Um sorriso, abraço ou uma saudação do outro lado da rua. Gestos banais que dizem muito. Com o drible acontece algo parecido. No curto intervalo de uma finta pode-se reconhecer um povo. Suas faces, tradições, trejeitos e até mesmo seu humor afiado. Ninguém. Absolutamente ninguém traduziu tão bem nosso povo com um gesto tão cotidiano como um drible como Manuel Francisco dos Santos, o "Mané".
Veja bem, me refiro a Garrincha. O gênio de pernas tortas que conseguia condensar no vão de um drible os tambores ancestrais, a ambição portuguesa, a ingenuidade típica dos índios, festejos, ritos e riso. Sim, riso fácil e juvenil que inunda nossa terra em pleno Carnaval. Mané foi um jogador de futebol, mas também era o 'povo' como nenhum craque brasileiro ousou ser.
Não por acaso sua figura causava tanto fascínio nas multidões. O futebol de Garrincha era pura essência do jogo de bola. Objetivo e irreverente, Eficaz e despojado. Tudo isso feito de maneira harmoniosa com uma candura que nunca foi repetida. Sim... Candura é uma boa definição para a futebol inocente jogado por Mané.
E se complexo era o rigor estilístico com que executava seus dribles, fora de campo Garrincha era um homem simples. Um 'passarinho' como certa vez escreveu Armando Nogueira.
Em seu auge técnico e fisíco conheceu Elza Soares. Foi na Copa de 1962. Mais conhecida como a Copa de Garrincha. Quando na ausência de Pelé coube a Mané comandar o time brasileiro na conquista do bi.
Os 50 anos da conquista daquela Copa foram completados recentemente. Elza foi convidada a relembrar de sua vida ao lado de Mané. "Eu lembro do Mané com febre antes da final.
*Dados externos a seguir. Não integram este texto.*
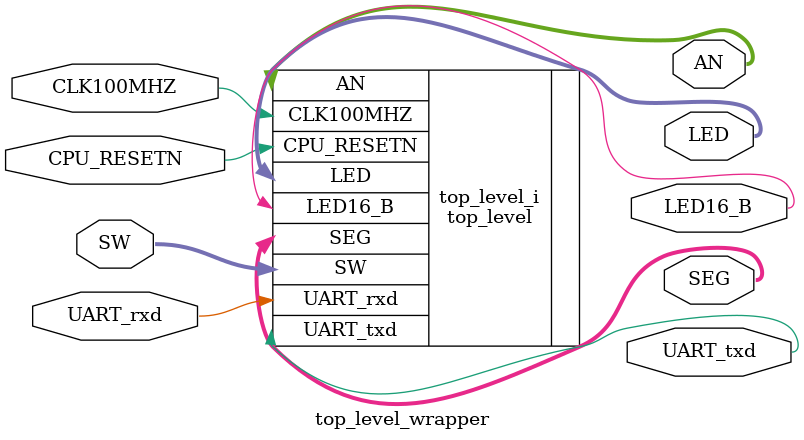
<source format=v>
`timescale 1 ps / 1 ps

module top_level_wrapper
   (AN,
    CLK100MHZ,
    CPU_RESETN,
    LED,
    LED16_B,
    SEG,
    SW,
    UART_rxd,
    UART_txd);
  output [7:0]AN;
  input CLK100MHZ;
  input CPU_RESETN;
  output [7:0]LED;
  output LED16_B;
  output [7:0]SEG;
  input [2:0]SW;
  input UART_rxd;
  output UART_txd;

  wire [7:0]AN;
  wire CLK100MHZ;
  wire CPU_RESETN;
  wire [7:0]LED;
  wire LED16_B;
  wire [7:0]SEG;
  wire [2:0]SW;
  wire UART_rxd;
  wire UART_txd;

  top_level top_level_i
       (.AN(AN),
        .CLK100MHZ(CLK100MHZ),
        .CPU_RESETN(CPU_RESETN),
        .LED(LED),
        .LED16_B(LED16_B),
        .SEG(SEG),
        .SW(SW),
        .UART_rxd(UART_rxd),
        .UART_txd(UART_txd));
endmodule

</source>
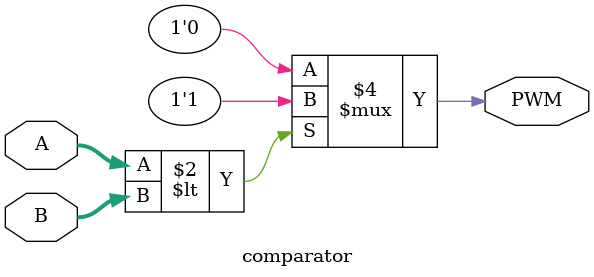
<source format=v>
`timescale 1ns / 1ps


module comparator (
	input [19:0] A,
	input [19:0] B,
	output reg PWM
);

    // Run when A or B change
	always @ (A,B)
	begin
	// If A is less than B
	// output is 1.
	if (A < B)
		begin
		PWM <= 1'b1;
		end
	// If A is greater than B
	// output is 0.
	else 
		begin
		PWM <= 1'b0;
		end
	end
endmodule
</source>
Lembro dele me dizendo que ganharia a Copa para mim. Foi o Mané que deu aquela Copa para o Brasil, e pouca gente lembra disso hoje. Para mim, eram 11 Manés dentro de campo. Eu lembro da pureza e da inocência dele: do quanto ele foi ingênuo, do quanto ele podia nos dar e do quanto ele nos deu", disse a cantora.
Garrincha ganhou a Copa de 1962. Pode ser apontado como grande protagonista de um dos mais gloriosos capítulos da história da seleção brasileira. A conquista é representada por aquela segunda estrela estampada na camisa canarinho. No entanto, aquele Mundial é muito mais do que um detalhe bordado. É a Copa de Garrincha e de Elza.
Só que sua história não se resumiu somente a jogadas espetaculares e vitórias gloriosas dentro de campo. Gênio nas quatro linhas, Mané deu muitas caneladas em sua vida pessoal. Um marcador invísivel, silencioso e traiçoeiro conseguiu fazer estrago no craque de pernas tortas. Garrincha era um alcoolista. E a bebida foi sua ruína.
Sua decadência foi lenta e penosa. Além do Botafogo, Garrincha ainda jogou por muitos times como Corinthians, Vasco, Flamengo e tantos outros. Porém é possível afirmar que apenas o torcedor do Glorioso teve o prazer de ver o craque em sua plenitude.
O vício o fez perder a paz, dinheiro e morrer precocemente. Mais do que isso, a bebida corroeu seu relacionamento com Elza Soares. Um casal que encarnou como poucos elementos da mais pura tragédia. Romeu e Julieta dos Trópicos. O álcool foi o veneno que colocou fim na linda e triste história dos dois.
Como todo grande personagem, Garrincha foi objeto de crônicas, poema de Carlos Drumond de Andrade e alvo de uma biografia primorosa do craque Ruy Castro. Me pergunto se a história de Garrincha teria tão triste fim se ele vivesse longe do futebol. Uma vida tranquila de operário como a que parecia estar destinado.
Impossível saber. Assim como é improvável imaginar o futebol brasileiro sem Garrincha. A identidade de nossa escola futebolística passa obrigatoriamente pelo estilo do eterno ídolo do Botafogo. Não seriamos os mesmos.
Ainda que Garrincha tenha sido um cometa cujo brilho foi único. Muitos vestígios do seu mágico futebol ainda estão presentes por aí. Poeira cósmica que habita os gramados e faz muita gente feliz.